When I finally told my parents, my father said he had figured at the time that that had probably been going on, but that he hadn’t wanted to violate my sense of privacy about something so sensitive. My mother, who is very devoted to motherhood and would never have had an abortion, said she didn’t judge me for a moment, and that she loved me. I am incredibly lucky.

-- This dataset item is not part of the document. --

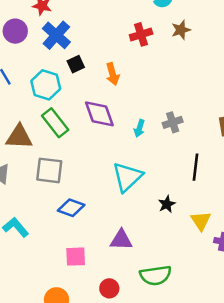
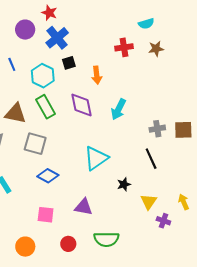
gray cross: (173, 122) -> (157, 129), moved
cyan arrow: (139, 128) -> (118, 109), moved, size x1.5
black line: (196, 167) -> (151, 159), turned -40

If I got pregnant today I don’t know what I would do. I feel close to ready to start a family, but I don’t like the idea of letting my body choose the timing, instead of me and my partner. We use condoms so that we can wait a few more years, but if we made a mistake I think we could probably rise to the occasion now. We might have to, because I don’t know if I’m willing to go through that again. And I’m saying “again,” but I mean “today.” If I had never ever had an abortion, I still think I might be unwilling to have one today, because I’m almost ready now. I feel almost like a mother. I didn’t then, and I stand by those decisions. Planned Parenthood is a ridiculously well-chosen name; not a euphemism, or a cover-up, but a reality. I will be an active mother. I will not be a passive mother. I will not be a child, or think like a child. Children deserve that. Society needs that. I am the only one who could know when I was ready. For me it is a question of readiness. For other women it will be a question of willingness, and I honor that too. Humans are miraculously conscious creatures. Let’s make some real decisions.